In Austin, home town of Whole Foods Market Inc., they call it Dillo Dirt. In Baltimore, it’s Orgro. What is it? You really want to know? Anything that gets flushed down the toilet, that’s what. It’s converted into compost for use in the garden.
Municipal-bond investors will soon have a chance to get in on this exciting new product that’s as old as life itself.

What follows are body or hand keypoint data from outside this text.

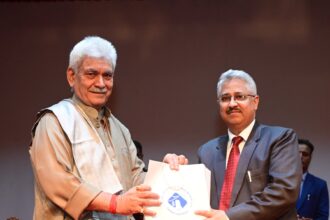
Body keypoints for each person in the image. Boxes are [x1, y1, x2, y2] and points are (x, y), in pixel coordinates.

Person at [29, 36, 188, 220]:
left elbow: (135, 178)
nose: (101, 84)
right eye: (91, 74)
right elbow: (58, 181)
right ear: (72, 76)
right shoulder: (54, 121)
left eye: (107, 75)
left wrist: (165, 174)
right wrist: (115, 203)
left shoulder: (119, 128)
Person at [195, 69, 301, 219]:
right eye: (225, 98)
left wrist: (228, 217)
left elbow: (284, 192)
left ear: (255, 102)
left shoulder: (280, 138)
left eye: (240, 96)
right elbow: (196, 199)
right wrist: (173, 171)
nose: (232, 103)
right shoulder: (206, 151)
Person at [296, 139, 329, 220]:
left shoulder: (320, 185)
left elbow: (323, 216)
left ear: (310, 158)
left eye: (305, 154)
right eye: (297, 153)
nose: (300, 157)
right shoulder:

As Brian Chappatta and Toluse Olorunnipa report today, Florida’s Orange County Industrial Development Authority plans to offer $62 million of unrated debt next week for a facility that works such alchemy. The malodorous initiative, they say, may still come up roses for high-yield investors, who have been inundated with cash for weeks.
The Volcker Rule, released by U.S. regulators in December to clamp down on banks using their own capital to bet on securities, said they were no longer allowed to run tender-option bond programs.
Banks looked for a way to keep the funds in business as a draw for investors looking to make leveraged bets on muni bonds. They appear to have succeeded. Last week, Bank of America Corp.’s Merrill Lynch sold the first tender-option bond that does so, according to Moody’s Investors Service. It’s a good thing, says the ratings company. Keeping the $75 billion niche alive will stoke appetite for long-term bonds.
Last week, 10-year municipal-bond yields were little changed, rising 0.07 percentage point to 2.4 percent.
The Federal Open Market Committee meets June 18 to consider its benchmark interest rates. The median forecast has overnight lending rates, now targeted at zero to 0.25 percent, unchanged at a quarter percent through January.
Among the biggest borrowers this week: The Texas Transportation Commission, which is selling $900 million of bonds to take advantage of low rates to refinance debt.
New York was a leader in the war on drugs, with minimum sentencing guidelines adopted in 1973 under Republican Governor Nelson Rockefeller that became a model nationally and helped fuel a prison boom. The legislature is considering making a bit of a peace, with marijuana at least.
Twenty-two states and the District of Columbia, where city leaders agreed to make lighting up a minor offense, have allowed marijuana sales for medical reasons since California became the first in 1996. New York isn’t one of them.
Governor Andrew Cuomo is negotiating with lawmakers over legislation that would establish a tightly regulated medical marijuana program in the third most-populous state.